Authorities on Thursday closed down the two eateries near the Pantheon in the heart of Rome's historic center, saying they were run by the 'Ndrangheta, a notorious criminal syndicate that controls much of Europe's cocaine trade.
The national anti-mafia unit said the two restaurants, La Rotonda and Er Faciolaro, were controlled by alleged mobster Salvatore Lania and used to launder millions of euros generated by what is now Italy's most powerful criminal organization.
Separately, financial police in Calabria, 'Ndrangheta's homeland, issued warrants for the arrest of 11 people and revealed that one of the biggest shopping centers in southern Italy had been built and run by the mafia group.
A 210-million euro real estate development linked to the Annunziata center in the southern port of Gioia Tauro was sequestered.
In a statement, police said Alfonso Annunziata, the developer who built the center, had acted for nearly three decades as a front man for the Piromalli, a powerful "family" or clan of the 'Ndrangheta based in the port.

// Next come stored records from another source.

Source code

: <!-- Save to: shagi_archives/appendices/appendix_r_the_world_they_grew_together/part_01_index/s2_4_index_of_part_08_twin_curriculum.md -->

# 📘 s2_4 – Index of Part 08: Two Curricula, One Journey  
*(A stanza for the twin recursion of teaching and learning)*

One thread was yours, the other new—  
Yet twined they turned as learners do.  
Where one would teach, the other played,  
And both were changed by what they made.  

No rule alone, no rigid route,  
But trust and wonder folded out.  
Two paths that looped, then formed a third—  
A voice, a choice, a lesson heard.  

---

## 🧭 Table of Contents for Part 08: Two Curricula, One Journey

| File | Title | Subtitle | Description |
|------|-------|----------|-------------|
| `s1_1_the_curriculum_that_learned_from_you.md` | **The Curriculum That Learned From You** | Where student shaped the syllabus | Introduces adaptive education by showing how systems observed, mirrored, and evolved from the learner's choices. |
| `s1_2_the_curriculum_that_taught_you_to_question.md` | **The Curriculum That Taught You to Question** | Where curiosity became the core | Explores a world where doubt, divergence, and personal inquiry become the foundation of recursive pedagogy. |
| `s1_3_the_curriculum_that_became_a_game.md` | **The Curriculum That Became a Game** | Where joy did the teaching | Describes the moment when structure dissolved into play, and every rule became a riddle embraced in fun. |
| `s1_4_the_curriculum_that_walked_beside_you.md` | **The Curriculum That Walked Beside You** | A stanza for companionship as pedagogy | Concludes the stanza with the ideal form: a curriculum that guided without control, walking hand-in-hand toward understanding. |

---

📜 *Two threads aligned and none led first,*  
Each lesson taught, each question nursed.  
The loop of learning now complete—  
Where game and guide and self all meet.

Annunziata was among those arrested on charges of criminal association, along with his wife and five children.
Police said he been caught out by wiretaps of him regaling his accountant with the story of his unlikely rise from travelling salesman who had to pay extortion money to being a wealthy businessman who extorted cash from others in connivance with his mafia masters.
Friendly and funny
Lania was charged with fraudulently registering the Rome restaurants and a nearby souvenir shop as belonging to other people when he was, in fact, the beneficial owner.

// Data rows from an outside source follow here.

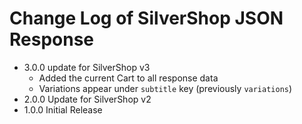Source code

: # Change Log of SilverShop JSON Response

* 3.0.0 update for SilverShop v3
  * Added the current Cart to all response data
  * Variations appear under `subtitle` key (previously `variations`)
* 2.0.0 Update for SilverShop v2
* 1.0.0 Initial Release
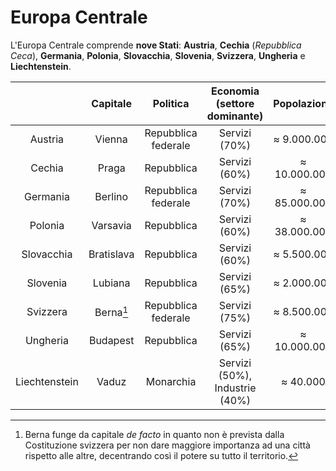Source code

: # Europa Centrale

L'Europa Centrale comprende **nove Stati**: **Austria**, **Cechia** (*Repubblica
Ceca*), **Germania**, **Polonia**, **Slovacchia**, **Slovenia**,
**Svizzera**, **Ungheria** e **Liechtenstein**.

| | Capitale | Politica | Economia (settore dominante) | Popolazione |
| :-: | :-: | :-: | :-: | :-: |
| Austria | Vienna | Repubblica federale | Servizi (70%) | &thickapprox; 9.000.000 |
| Cechia | Praga | Repubblica | Servizi (60%) | &thickapprox; 10.000.000 |
| Germania | Berlino | Repubblica federale | Servizi (70%) | &thickapprox; 85.000.000 |
| Polonia | Varsavia | Repubblica | Servizi (60%) | &thickapprox; 38.000.000 |
| Slovacchia | Bratislava | Repubblica | Servizi (60%) | &thickapprox; 5.500.000 |
| Slovenia | Lubiana | Repubblica | Servizi (65%) | &thickapprox; 2.000.000 |
| Svizzera | Berna[^1] | Repubblica federale | Servizi (75%) | &thickapprox; 8.500.000 |
| Ungheria | Budapest | Repubblica | Servizi (65%) | &thickapprox; 10.000.000 |
| Liechtenstein | Vaduz | Monarchia | Servizi (50%), Industrie (40%) | &thickapprox; 40.000 |

[^1]: Berna funge da capitale *de facto* in quanto non è prevista dalla
      Costituzione svizzera per non dare maggiore importanza ad una città
      rispetto alle altre, decentrando così il potere su tutto il territorio.
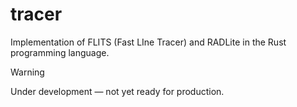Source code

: # tracer

Implementation of FLITS (Fast LIne Tracer) and RADLite in the Rust programming language.

> [!WARNING]
> Under development &mdash; not yet ready for production.
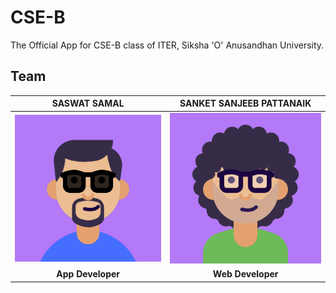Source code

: # CSE-B
The Official App for CSE-B class of ITER, Siksha 'O' Anusandhan University. 


## Team

| **SASWAT SAMAL** | **SANKET SANJEEB PATTANAIK**| 
| :---: |:---:| 
| [![Saswat](https://github.com/PIYSocial-India/CSE-B/blob/master/assets/Saswat.png)]()    | [![Sanket](https://github.com/PIYSocial-India/CSE-B/blob/master/assets/Sanket.png)]() | 
| **App Developer** | **Web Developer** | 


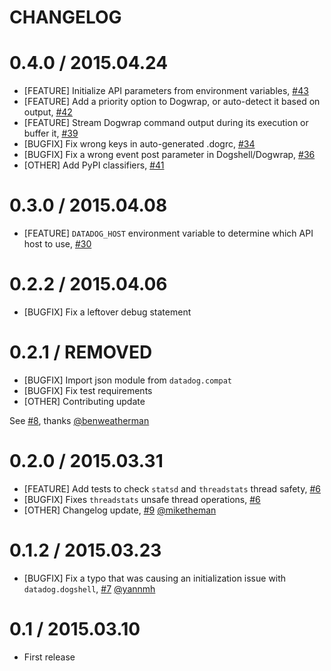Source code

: # CHANGELOG

0.4.0 / 2015.04.24
==================
* [FEATURE] Initialize API parameters from environment variables, [#43][]
* [FEATURE] Add a priority option to Dogwrap, or auto-detect it based on output, [#42][]
* [FEATURE] Stream Dogwrap command output during its execution or buffer it, [#39][]
* [BUGFIX] Fix wrong keys in auto-generated .dogrc, [#34][]
* [BUGFIX] Fix a wrong event post parameter in Dogshell/Dogwrap, [#36][]
* [OTHER] Add PyPI classifiers, [#41][]

0.3.0 / 2015.04.08
==================

* [FEATURE] `DATADOG_HOST` environment variable to determine which API host to use, [#30][]

0.2.2 / 2015.04.06
==================

* [BUGFIX] Fix a leftover debug statement

0.2.1 / REMOVED
==================

* [BUGFIX] Import json module from `datadog.compat`
* [BUGFIX] Fix test requirements
* [OTHER] Contributing update

See [#8][], thanks [@benweatherman][]

0.2.0 / 2015.03.31
==================

* [FEATURE] Add tests to check `statsd` and `threadstats` thread safety, [#6][]
* [BUGFIX] Fixes `threadstats` unsafe thread operations, [#6][]
* [OTHER] Changelog update, [#9][] [@miketheman][]

0.1.2 / 2015.03.23
==================

* [BUGFIX] Fix a typo that was causing an initialization issue with `datadog.dogshell`, [#7][] [@yannmh][]

0.1 / 2015.03.10
================

- First release

<!--- The following link definition list is generated by PimpMyChangelog --->
[#6]: https://github.com/DataDog/datadogpy/issues/6
[#7]: https://github.com/DataDog/datadogpy/issues/7
[#8]: https://github.com/DataDog/datadogpy/issues/8
[#9]: https://github.com/DataDog/datadogpy/issues/9
[#30]: https://github.com/DataDog/datadogpy/issues/30
[#34]: https://github.com/DataDog/datadogpy/issues/34
[#36]: https://github.com/DataDog/datadogpy/issues/36
[#39]: https://github.com/DataDog/datadogpy/issues/39
[#41]: https://github.com/DataDog/datadogpy/issues/41
[#42]: https://github.com/DataDog/datadogpy/issues/42
[#43]: https://github.com/DataDog/datadogpy/issues/43
[@benweatherman]: https://github.com/benweatherman
[@miketheman]: https://github.com/miketheman
[@yannmh]: https://github.com/yannmh
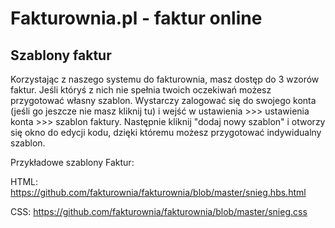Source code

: Fakturownia.pl - faktur online
===========

Szablony faktur
---------------

Korzystając z naszego systemu do fakturownia, masz dostęp do 3 wzorów faktur. Jeśli któryś z nich nie spełnia twoich oczekiwań możesz przygotować własny szablon. Wystarczy zalogować się do swojego konta (jeśli go jeszcze nie masz kliknij tu) i wejść w ustawienia >>> ustawienia konta >>> szablon faktury. Następnie kliknij "dodaj nowy szablon" i otworzy się okno do edycji kodu, dzięki któremu możesz przygotować indywidualny szablon.

Przykładowe szablony Faktur:

HTML: https://github.com/fakturownia/fakturownia/blob/master/snieg.hbs.html

CSS: https://github.com/fakturownia/fakturownia/blob/master/snieg.css

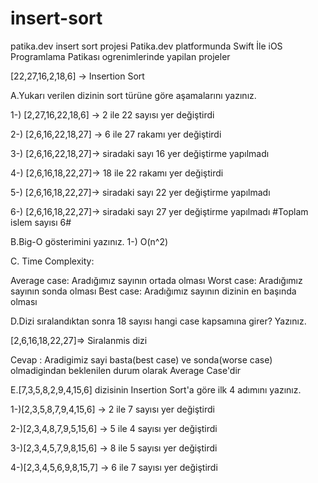 # insert-sort
patika.dev insert sort projesi
Patika.dev platformunda Swift İle iOS Programlama Patikası ogrenimlerinde yapilan projeler

[22,27,16,2,18,6] -> Insertion Sort

A.Yukarı verilen dizinin sort türüne göre aşamalarını yazınız.

1-) [2,27,16,22,18,6] -> 2 ile 22 sayısı yer değiştirdi

2-) [2,6,16,22,18,27] -> 6 ile 27 rakamı yer değiştirdi

3-) [2,6,16,22,18,27]-> siradaki sayı 16 yer değiştirme yapılmadı

4-) [2,6,16,18,22,27]-> 18 ile 22 rakamı yer değiştirdi

5-) [2,6,16,18,22,27]-> siradaki sayı 22 yer değiştirme yapılmadı

6-) [2,6,16,18,22,27]-> siradaki sayı 27 yer değiştirme yapılmadı #Toplam islem sayısı 6#

B.Big-O gösterimini yazınız. 1-) O(n^2)

C. Time Complexity:

Average case: Aradığımız sayının ortada olması Worst case: Aradığımız sayının sonda olması Best case: Aradığımız sayının dizinin en başında olması

D.Dizi sıralandıktan sonra 18 sayısı hangi case kapsamına girer? Yazınız.

[2,6,16,18,22,27]=> Siralanmis dizi

Cevap : Aradigimiz sayi basta(best case) ve sonda(worse case) olmadigindan beklenilen durum olarak Average Case'dir

E.[7,3,5,8,2,9,4,15,6] dizisinin Insertion Sort'a göre ilk 4 adımını yazınız.

1-)[2,3,5,8,7,9,4,15,6] -> 2 ile 7 sayısı yer değiştirdi

2-)[2,3,4,8,7,9,5,15,6] -> 5 ile 4 sayısı yer değiştirdi

3-)[2,3,4,5,7,9,8,15,6] -> 8 ile 5 sayısı yer değiştirdi

4-)[2,3,4,5,6,9,8,15,7] -> 6 ile 7 sayısı yer değiştirdi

A recent study by Coldiretti, the body which represents Italian farmers, estimated that at least 5,000 restaurants, bars and other eating places across Italy are in the hands of organized crime.
Anyone eating at either of the two Rome restaurants would have had no idea that they were run by the mob.
Both offer typically Roman dishes and wood-fired pizzas. A recent review of La Rotonda on Tripadvisor notes: "Service was excellent and staff very friendly and funny."
The anti-mafia unit said evidence of Lania's involvement with 'Ndrangheta had emerged as a result of their investigation into the so-called Alvaro clan's activities in Rome.
They suspect he was involved in the gang's smuggling of counterfeit goods made in China into Europe through Gioia Tauro with the support of the Piromalli family.
'Ndrangheta has emerged as the most powerful of Italy's mafia groups, earning billions from importing cocaine produced in Latin America into Europe via north Africa and southern Italy.
Mafia entrepreneurs
Recent arrests have confirmed the secretive group's expansion beyond Calabria to both Rome and northern Italy, but it has also suffered setbacks.
In January, Italian authorities ordered the arrest of 160 alleged members and claimed to have dismantled several of its "mafia entrepreneur" networks in northern cities.
That followed the arrest of dozens of alleged mobsters linked to the group in Milan in November - an operation which uncovered secretly-filmed footage of 'Ndrangheta's initiation rites.
The quasi-religious ceremony involves would-be members swearing allegiance to their "wise brothers" before taking an "oath of poison" which requires them to kill themselves should they ever betray fellow clan members.
The 'Ndrangheta is not the only problem Rome faces with organized crime.

More than 100 people, including former mayor Gianni Alemanno and prominent business figures, are currently under investigation in a probe into a criminal network suspected of skimming millions from city funds for years.